DESCRIPTION OF THE TASK: Could you copy each line of the entries that contains "given"?

DATA FOR PROCESSING:

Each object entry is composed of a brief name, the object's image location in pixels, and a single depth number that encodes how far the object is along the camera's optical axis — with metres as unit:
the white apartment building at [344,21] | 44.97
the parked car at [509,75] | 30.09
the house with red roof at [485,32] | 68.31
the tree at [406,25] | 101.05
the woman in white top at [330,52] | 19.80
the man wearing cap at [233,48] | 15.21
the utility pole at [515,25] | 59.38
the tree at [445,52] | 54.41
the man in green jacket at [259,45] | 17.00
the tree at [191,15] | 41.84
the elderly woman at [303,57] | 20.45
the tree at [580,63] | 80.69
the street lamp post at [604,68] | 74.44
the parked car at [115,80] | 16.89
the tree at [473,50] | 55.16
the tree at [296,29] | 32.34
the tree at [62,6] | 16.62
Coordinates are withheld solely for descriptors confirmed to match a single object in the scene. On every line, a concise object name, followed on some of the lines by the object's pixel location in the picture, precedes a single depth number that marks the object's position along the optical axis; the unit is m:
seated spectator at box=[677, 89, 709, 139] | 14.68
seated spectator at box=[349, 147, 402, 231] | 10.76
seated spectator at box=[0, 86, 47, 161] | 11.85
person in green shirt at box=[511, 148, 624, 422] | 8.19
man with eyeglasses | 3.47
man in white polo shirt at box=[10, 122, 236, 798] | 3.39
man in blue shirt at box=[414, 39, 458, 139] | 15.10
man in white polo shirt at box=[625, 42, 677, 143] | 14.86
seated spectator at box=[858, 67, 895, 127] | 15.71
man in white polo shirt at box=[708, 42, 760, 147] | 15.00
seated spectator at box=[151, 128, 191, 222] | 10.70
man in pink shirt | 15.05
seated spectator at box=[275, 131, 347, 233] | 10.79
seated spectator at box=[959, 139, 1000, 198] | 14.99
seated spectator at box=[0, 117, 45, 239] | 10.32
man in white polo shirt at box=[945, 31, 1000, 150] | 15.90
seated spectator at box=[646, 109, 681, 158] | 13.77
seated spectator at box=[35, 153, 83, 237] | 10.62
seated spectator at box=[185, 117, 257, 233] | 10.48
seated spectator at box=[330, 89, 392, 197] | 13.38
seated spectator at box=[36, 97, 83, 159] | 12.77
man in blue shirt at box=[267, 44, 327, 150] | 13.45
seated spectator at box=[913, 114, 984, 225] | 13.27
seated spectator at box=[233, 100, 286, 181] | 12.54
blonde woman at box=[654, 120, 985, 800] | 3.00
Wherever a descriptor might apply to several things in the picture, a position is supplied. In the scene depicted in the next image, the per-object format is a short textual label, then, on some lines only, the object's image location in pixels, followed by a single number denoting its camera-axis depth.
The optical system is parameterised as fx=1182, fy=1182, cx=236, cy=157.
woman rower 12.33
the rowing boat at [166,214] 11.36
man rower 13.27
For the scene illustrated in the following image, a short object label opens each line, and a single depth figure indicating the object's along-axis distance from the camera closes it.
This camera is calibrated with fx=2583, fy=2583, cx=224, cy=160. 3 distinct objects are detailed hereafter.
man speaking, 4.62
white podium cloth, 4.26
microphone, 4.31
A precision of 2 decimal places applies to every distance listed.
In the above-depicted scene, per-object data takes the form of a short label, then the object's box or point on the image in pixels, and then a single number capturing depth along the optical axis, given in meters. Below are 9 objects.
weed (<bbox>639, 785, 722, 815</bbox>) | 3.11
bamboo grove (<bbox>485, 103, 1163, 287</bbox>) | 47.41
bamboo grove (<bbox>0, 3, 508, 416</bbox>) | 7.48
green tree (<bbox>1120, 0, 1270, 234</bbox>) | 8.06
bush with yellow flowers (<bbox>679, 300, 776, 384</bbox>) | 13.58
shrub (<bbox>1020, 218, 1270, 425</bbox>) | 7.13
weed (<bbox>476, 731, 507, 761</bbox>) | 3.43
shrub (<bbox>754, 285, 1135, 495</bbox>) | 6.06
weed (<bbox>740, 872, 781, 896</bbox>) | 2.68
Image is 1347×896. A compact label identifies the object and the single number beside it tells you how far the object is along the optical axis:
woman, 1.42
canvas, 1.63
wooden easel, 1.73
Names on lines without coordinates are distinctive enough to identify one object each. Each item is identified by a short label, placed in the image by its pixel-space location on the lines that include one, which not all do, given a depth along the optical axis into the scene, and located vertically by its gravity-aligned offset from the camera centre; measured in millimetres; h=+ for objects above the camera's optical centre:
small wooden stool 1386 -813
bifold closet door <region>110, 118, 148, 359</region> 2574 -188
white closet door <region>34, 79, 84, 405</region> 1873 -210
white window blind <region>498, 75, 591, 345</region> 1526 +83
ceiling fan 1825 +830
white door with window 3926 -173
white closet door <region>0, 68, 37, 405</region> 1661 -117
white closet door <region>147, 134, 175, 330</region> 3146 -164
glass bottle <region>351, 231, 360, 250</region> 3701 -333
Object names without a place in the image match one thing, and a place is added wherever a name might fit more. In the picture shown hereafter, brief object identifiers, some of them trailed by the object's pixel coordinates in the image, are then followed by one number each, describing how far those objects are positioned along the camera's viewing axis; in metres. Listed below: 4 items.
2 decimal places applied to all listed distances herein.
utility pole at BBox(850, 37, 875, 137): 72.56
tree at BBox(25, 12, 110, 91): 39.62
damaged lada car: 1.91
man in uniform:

RESPONSE AREA:
In the above-depicted scene, per-object data takes the form of a short label, then the object's box or point on the image in pixels, and then a single number capturing depth along the optical axis, given in meters. Below are 9 objects.
Names on lines without coordinates are distinctive enough to identify one object each. Each item is identified by a short label, placed in the image by its pixel-space location on the lines that include one, which not all do, given a depth along the optical axis into the scene, and located vertically by its gravity-aligned offset from the camera centre; measured in millimetres; h=+ for objects above the camera's optical centre:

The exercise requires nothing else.